PROBLEM DETAILS: Retype each line below without a single alteration.

RECORDS FOR THE EXERCISE:

------------

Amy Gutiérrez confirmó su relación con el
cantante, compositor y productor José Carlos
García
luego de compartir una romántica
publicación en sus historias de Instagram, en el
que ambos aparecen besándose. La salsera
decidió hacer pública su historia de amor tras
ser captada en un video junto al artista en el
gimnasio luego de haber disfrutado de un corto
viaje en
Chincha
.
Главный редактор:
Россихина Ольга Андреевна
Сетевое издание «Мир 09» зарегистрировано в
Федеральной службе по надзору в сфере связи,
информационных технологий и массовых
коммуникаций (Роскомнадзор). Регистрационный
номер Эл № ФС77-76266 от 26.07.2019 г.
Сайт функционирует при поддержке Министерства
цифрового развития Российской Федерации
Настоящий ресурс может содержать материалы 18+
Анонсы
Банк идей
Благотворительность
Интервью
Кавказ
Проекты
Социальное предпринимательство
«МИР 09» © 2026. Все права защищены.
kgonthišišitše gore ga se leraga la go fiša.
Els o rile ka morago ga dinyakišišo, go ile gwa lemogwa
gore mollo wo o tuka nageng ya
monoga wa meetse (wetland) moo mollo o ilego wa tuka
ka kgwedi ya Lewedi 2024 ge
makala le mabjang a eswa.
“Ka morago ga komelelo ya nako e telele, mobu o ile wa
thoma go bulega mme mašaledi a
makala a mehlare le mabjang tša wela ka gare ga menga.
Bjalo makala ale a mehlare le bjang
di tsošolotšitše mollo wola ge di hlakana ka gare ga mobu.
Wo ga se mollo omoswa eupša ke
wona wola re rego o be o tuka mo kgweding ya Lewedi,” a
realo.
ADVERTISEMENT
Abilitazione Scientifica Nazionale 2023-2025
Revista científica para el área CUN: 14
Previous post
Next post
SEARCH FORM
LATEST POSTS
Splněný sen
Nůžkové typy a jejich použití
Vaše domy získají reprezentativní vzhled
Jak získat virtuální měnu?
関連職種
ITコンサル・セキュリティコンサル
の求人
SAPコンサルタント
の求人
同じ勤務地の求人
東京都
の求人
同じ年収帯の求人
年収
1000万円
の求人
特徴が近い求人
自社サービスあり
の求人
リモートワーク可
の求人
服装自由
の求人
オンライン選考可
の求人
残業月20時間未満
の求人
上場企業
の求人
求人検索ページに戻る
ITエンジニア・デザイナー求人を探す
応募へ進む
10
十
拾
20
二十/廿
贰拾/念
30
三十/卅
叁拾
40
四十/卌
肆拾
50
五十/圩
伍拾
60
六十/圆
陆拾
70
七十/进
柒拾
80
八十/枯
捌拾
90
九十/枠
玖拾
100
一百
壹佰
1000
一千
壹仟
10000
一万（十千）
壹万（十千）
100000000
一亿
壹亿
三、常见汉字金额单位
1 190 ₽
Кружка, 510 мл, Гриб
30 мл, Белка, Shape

------------

TASK RESPONSE:
Amy Gutiérrez confirmó su relación con el
cantante, compositor y productor José Carlos
García
luego de compartir una romántica
publicación en sus historias de Instagram, en el
que ambos aparecen besándose. La salsera
decidió hacer pública su historia de amor tras
ser captada en un video junto al artista en el
gimnasio luego de haber disfrutado de un corto
viaje en
Chincha
.
Главный редактор:
Россихина Ольга Андреевна
Сетевое издание «Мир 09» зарегистрировано в
Федеральной службе по надзору в сфере связи,
информационных технологий и массовых
коммуникаций (Роскомнадзор). Регистрационный
номер Эл № ФС77-76266 от 26.07.2019 г.
Сайт функционирует при поддержке Министерства
цифрового развития Российской Федерации
Настоящий ресурс может содержать материалы 18+
Анонсы
Банк идей
Благотворительность
Интервью
Кавказ
Проекты
Социальное предпринимательство
«МИР 09» © 2026. Все права защищены.
kgonthišišitše gore ga se leraga la go fiša.
Els o rile ka morago ga dinyakišišo, go ile gwa lemogwa
gore mollo wo o tuka nageng ya
monoga wa meetse (wetland) moo mollo o ilego wa tuka
ka kgwedi ya Lewedi 2024 ge
makala le mabjang a eswa.
“Ka morago ga komelelo ya nako e telele, mobu o ile wa
thoma go bulega mme mašaledi a
makala a mehlare le mabjang tša wela ka gare ga menga.
Bjalo makala ale a mehlare le bjang
di tsošolotšitše mollo wola ge di hlakana ka gare ga mobu.
Wo ga se mollo omoswa eupša ke
wona wola re rego o be o tuka mo kgweding ya Lewedi,” a
realo.
ADVERTISEMENT
Abilitazione Scientifica Nazionale 2023-2025
Revista científica para el área CUN: 14
Previous post
Next post
SEARCH FORM
LATEST POSTS
Splněný sen
Nůžkové typy a jejich použití
Vaše domy získají reprezentativní vzhled
Jak získat virtuální měnu?
関連職種
ITコンサル・セキュリティコンサル
の求人
SAPコンサルタント
の求人
同じ勤務地の求人
東京都
の求人
同じ年収帯の求人
年収
1000万円
の求人
特徴が近い求人
自社サービスあり
の求人
リモートワーク可
の求人
服装自由
の求人
オンライン選考可
の求人
残業月20時間未満
の求人
上場企業
の求人
求人検索ページに戻る
ITエンジニア・デザイナー求人を探す
応募へ進む
10
十
拾
20
二十/廿
贰拾/念
30
三十/卅
叁拾
40
四十/卌
肆拾
50
五十/圩
伍拾
60
六十/圆
陆拾
70
七十/进
柒拾
80
八十/枯
捌拾
90
九十/枠
玖拾
100
一百
壹佰
1000
一千
壹仟
10000
一万（十千）
壹万（十千）
100000000
一亿
壹亿
三、常见汉字金额单位
1 190 ₽
Кружка, 510 мл, Гриб
30 мл, Белка, Shape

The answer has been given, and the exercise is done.